Shropshire fire service to see £2 million cut
The fire service and authority in the county will face the budget cuts over the next four years.
The cuts represent 28% of the Shropshire Fire Authority’s budget, and according to the Fire Brigades Union, this is the ‘highest percentage cut to a fire authority’s budget in the country’, with only Hereford and Worcester seeing equal levels. The cuts make up part of the Department for Communities and Local Government (DCLG) Local Government Settlement.
This provides figures for central grants allocated to both metropolitan and combined fire authorities in England, with the deal meaning Shropshire Fire Authority’s income from central government is set to fall from £7.2m in 2015-16 to £5.2m by 2019-2020. The authority previously had been put into financial difficulties from austerity measures, which cut around £3.2m from its £20m budget since 2010.
The cuts since then work out at 10% of firefighters and support staff losing their jobs, alongside a 25% fall in senior officer roles. Malcolm Stevenson, a spokesman for the Shropshire Fire Authority, confirmed the figures and stated: ‘We, the fire authority, anticipated these reductions well in advance, and a plan has been put in place that will ensure our delivery of service up to 2020 and beyond that.’
A spokesman for the Fire Brigades Union said: ‘The central point is that these figures are very bad news – a 20% cut overall – more of the same. Once again they show that the fire and rescue service has not been protected. In some cases, fire authorities will lose a quarter of their central revenue over the next four years.

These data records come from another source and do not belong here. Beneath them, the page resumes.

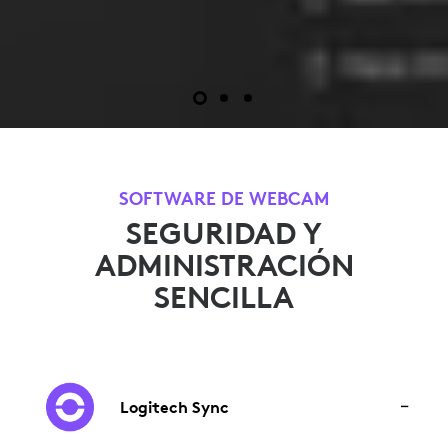
SOFTWARE DE WEBCAM
SEGURIDAD Y
ADMINISTRACIÓN
SENCILLA
Logitech Sync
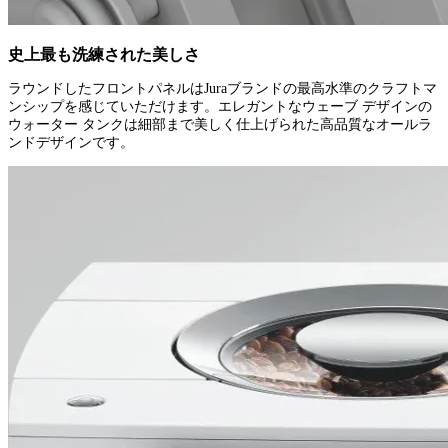
史上最も洗練された美しさ
ラウンドしたフロントパネルはJuraブランドの最高水準のクラフトマ
ンシップを感じていただけます。エレガントなウェーブ デザインの
ウォーター タンクは細部まで美しく仕上げられた高品質なオールラ
ンドデザインです。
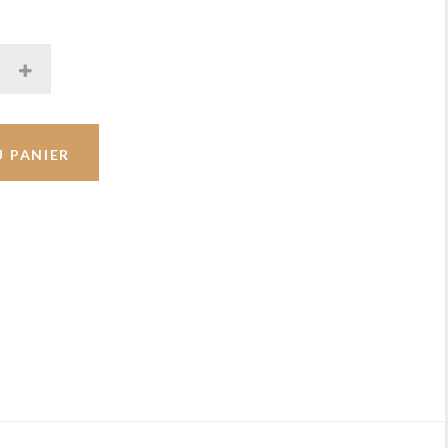
U PANIER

‘What this government and its predecessor have done to the fire and rescue service is a travesty. They have axed 10,000 firefighter jobs across the UK during the last seven years – around one fifth of the workforce. At a time of increasing risks from an ageing population, flooding and various other emergencies, they are tearing up the fabric of our communities. It’s about time politicians raised their voices in protest.’